══ INPUT RECORDS ══

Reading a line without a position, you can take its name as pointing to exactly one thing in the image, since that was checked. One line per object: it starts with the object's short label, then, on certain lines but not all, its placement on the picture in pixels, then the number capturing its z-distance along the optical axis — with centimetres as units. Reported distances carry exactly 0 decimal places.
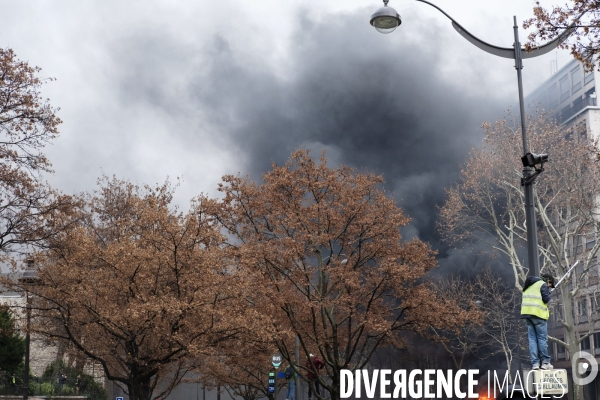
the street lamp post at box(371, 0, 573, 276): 1098
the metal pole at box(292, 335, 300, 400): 2783
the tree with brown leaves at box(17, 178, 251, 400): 2283
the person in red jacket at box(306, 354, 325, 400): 2580
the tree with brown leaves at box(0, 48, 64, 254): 2247
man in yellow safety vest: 1034
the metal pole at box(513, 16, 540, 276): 1090
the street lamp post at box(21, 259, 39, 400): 2369
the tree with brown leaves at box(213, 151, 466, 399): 2494
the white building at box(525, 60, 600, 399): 5516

═══

> TASK DETAILS
From the line containing "the street lamp post at box(371, 0, 573, 276): 1098" to the final line above, output everything. Change nothing and add nothing.

> REPLY TO THE TASK
the street lamp post at box(371, 0, 573, 276): 1098
the metal pole at box(292, 335, 300, 400): 2783
the tree with brown leaves at box(17, 178, 251, 400): 2283
the person in red jacket at box(306, 354, 325, 400): 2580
the tree with brown leaves at box(0, 48, 64, 254): 2247
man in yellow safety vest: 1034
the metal pole at box(513, 16, 540, 276): 1090
the street lamp post at box(21, 259, 39, 400): 2369
the tree with brown leaves at box(213, 151, 466, 399): 2494
the white building at box(525, 60, 600, 399): 5516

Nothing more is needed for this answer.